*BRIEF*
Go through the listing beneath and show each line containing the string "dossier".

*AVAILABLE DATA*
● ● ● ● ●

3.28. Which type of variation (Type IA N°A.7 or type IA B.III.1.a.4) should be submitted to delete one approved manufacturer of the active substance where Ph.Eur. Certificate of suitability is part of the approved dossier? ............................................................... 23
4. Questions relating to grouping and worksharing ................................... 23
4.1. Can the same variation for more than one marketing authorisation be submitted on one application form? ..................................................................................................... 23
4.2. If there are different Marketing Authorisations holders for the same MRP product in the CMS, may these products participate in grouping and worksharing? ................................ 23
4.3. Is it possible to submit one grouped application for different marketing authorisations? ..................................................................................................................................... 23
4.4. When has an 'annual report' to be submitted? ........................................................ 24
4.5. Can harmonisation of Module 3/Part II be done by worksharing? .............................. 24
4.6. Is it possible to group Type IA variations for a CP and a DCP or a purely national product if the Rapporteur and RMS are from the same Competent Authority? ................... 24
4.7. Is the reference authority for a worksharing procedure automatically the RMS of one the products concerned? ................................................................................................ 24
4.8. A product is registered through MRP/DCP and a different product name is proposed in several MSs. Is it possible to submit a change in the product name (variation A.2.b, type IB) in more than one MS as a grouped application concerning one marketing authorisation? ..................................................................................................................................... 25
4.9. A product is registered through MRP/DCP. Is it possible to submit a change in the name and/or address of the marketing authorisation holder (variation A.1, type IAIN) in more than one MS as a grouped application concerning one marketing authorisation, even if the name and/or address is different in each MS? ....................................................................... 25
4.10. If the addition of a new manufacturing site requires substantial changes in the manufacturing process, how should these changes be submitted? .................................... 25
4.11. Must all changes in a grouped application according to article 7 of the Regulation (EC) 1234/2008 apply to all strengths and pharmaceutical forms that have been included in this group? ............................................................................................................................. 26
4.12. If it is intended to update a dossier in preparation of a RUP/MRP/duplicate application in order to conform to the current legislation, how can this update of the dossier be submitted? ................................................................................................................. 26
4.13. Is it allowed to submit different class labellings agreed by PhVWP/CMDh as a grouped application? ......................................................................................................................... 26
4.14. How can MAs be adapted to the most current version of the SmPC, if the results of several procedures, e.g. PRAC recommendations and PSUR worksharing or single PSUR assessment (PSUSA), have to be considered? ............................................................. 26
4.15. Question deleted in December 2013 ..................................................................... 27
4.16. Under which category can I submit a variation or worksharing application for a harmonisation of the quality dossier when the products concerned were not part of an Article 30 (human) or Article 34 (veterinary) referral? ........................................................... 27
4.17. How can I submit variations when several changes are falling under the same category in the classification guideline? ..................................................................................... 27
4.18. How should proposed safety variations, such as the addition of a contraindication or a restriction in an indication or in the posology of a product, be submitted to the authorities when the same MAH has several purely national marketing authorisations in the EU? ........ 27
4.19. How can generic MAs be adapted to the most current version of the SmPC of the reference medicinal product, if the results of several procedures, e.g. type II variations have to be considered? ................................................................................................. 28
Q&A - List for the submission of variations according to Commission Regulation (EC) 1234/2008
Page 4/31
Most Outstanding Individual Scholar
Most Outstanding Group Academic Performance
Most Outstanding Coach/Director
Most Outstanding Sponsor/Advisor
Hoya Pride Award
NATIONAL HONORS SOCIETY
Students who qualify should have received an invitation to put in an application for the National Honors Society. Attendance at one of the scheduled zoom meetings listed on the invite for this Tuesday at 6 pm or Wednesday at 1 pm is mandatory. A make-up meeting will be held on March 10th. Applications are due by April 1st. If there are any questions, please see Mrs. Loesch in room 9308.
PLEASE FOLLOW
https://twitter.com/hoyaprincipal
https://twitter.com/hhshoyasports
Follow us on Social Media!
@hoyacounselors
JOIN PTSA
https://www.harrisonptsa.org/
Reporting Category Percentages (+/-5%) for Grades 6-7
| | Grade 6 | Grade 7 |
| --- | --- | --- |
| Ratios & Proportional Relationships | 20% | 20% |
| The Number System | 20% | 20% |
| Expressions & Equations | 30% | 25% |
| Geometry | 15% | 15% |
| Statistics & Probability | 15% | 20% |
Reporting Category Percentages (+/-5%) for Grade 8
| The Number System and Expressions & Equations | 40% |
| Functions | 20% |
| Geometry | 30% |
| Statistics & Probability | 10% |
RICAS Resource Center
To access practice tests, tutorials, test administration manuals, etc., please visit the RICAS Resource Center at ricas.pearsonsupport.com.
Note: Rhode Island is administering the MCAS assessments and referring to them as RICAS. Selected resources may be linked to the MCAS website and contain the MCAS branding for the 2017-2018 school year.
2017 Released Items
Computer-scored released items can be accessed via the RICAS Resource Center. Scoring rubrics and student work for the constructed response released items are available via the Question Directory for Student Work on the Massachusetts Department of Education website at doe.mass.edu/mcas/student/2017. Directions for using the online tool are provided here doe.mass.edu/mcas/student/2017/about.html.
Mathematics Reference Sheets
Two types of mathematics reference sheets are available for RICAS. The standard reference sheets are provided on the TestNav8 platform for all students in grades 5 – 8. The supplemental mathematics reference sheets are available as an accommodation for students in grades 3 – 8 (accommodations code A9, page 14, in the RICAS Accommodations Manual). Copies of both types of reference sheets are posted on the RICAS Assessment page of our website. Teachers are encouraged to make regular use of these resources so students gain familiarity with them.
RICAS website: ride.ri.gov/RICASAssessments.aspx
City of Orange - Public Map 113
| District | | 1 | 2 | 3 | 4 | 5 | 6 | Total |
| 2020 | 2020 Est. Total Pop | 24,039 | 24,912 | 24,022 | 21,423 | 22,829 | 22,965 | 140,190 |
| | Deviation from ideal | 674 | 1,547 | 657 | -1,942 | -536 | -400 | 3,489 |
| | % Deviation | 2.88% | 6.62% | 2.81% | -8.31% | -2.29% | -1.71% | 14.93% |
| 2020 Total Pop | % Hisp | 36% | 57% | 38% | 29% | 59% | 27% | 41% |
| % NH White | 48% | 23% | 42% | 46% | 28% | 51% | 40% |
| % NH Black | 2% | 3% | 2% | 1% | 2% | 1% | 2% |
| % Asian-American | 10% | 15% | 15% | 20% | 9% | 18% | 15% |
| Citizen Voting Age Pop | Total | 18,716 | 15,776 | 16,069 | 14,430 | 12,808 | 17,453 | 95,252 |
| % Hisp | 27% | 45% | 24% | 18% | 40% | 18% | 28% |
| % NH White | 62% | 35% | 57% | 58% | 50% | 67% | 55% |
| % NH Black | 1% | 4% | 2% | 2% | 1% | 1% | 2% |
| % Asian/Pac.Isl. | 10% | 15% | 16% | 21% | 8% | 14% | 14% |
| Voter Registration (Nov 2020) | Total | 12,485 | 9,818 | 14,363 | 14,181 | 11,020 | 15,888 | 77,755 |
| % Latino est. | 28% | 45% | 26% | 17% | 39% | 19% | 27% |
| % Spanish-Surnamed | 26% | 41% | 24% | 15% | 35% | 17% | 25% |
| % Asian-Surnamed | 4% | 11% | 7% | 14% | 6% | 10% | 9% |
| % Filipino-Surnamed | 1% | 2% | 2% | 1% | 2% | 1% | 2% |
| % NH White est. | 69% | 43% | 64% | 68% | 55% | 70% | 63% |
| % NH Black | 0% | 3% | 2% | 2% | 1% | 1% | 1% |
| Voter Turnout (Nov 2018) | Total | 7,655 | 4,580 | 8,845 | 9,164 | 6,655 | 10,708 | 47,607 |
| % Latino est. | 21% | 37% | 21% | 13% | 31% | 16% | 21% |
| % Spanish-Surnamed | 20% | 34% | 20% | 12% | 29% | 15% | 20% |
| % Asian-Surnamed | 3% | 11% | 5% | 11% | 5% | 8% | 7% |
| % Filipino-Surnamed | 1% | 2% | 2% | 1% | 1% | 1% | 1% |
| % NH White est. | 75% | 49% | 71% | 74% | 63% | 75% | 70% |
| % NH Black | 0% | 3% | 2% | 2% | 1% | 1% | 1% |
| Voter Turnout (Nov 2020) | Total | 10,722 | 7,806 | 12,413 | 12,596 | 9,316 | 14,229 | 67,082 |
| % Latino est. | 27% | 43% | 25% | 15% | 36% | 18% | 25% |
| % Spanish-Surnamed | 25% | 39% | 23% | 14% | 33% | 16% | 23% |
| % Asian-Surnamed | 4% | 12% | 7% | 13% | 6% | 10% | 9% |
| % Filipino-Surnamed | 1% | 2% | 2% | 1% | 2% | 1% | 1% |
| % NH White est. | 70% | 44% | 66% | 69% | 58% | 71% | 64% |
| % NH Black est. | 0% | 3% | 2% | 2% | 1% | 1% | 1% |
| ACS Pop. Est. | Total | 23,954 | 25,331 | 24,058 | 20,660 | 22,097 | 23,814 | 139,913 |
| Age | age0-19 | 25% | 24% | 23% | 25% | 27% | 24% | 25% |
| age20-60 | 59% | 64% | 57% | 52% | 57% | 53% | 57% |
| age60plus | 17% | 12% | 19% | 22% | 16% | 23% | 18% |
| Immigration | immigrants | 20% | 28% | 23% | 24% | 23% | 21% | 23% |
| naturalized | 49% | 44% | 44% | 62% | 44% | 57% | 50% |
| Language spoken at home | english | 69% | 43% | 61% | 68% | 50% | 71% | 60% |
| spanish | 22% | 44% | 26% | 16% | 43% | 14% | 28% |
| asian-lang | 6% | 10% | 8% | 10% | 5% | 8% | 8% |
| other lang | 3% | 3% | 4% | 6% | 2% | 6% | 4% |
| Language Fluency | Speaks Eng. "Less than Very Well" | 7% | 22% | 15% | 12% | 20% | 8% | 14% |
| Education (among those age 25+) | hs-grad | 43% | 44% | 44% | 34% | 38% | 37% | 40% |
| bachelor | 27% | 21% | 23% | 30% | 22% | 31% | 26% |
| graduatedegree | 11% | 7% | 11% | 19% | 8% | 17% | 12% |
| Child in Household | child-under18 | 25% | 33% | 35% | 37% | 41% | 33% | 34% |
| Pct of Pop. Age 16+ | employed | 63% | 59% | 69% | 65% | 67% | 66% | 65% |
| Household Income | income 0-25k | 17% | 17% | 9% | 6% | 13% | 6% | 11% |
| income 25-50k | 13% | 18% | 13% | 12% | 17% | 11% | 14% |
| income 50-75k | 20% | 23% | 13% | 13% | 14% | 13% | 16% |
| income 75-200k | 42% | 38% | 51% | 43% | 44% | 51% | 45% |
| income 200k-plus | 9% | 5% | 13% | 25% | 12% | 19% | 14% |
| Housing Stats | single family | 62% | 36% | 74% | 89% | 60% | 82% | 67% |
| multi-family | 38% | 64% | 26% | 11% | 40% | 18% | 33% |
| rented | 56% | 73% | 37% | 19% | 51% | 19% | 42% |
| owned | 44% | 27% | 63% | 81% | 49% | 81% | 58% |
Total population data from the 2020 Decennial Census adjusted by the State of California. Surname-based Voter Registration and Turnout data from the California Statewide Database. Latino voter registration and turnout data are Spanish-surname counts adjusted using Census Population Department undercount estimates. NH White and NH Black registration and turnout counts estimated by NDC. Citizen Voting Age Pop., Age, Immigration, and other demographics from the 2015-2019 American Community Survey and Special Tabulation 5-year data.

● ● ● ● ●

*WRITTEN RESPONSE*
3.28. Which type of variation (Type IA N°A.7 or type IA B.III.1.a.4) should be submitted to delete one approved manufacturer of the active substance where Ph.Eur. Certificate of suitability is part of the approved dossier? ............................................................... 23
4.12. If it is intended to update a dossier in preparation of a RUP/MRP/duplicate application in order to conform to the current legislation, how can this update of the dossier be submitted? ................................................................................................................. 26
4.16. Under which category can I submit a variation or worksharing application for a harmonisation of the quality dossier when the products concerned were not part of an Article 30 (human) or Article 34 (veterinary) referral? ........................................................... 27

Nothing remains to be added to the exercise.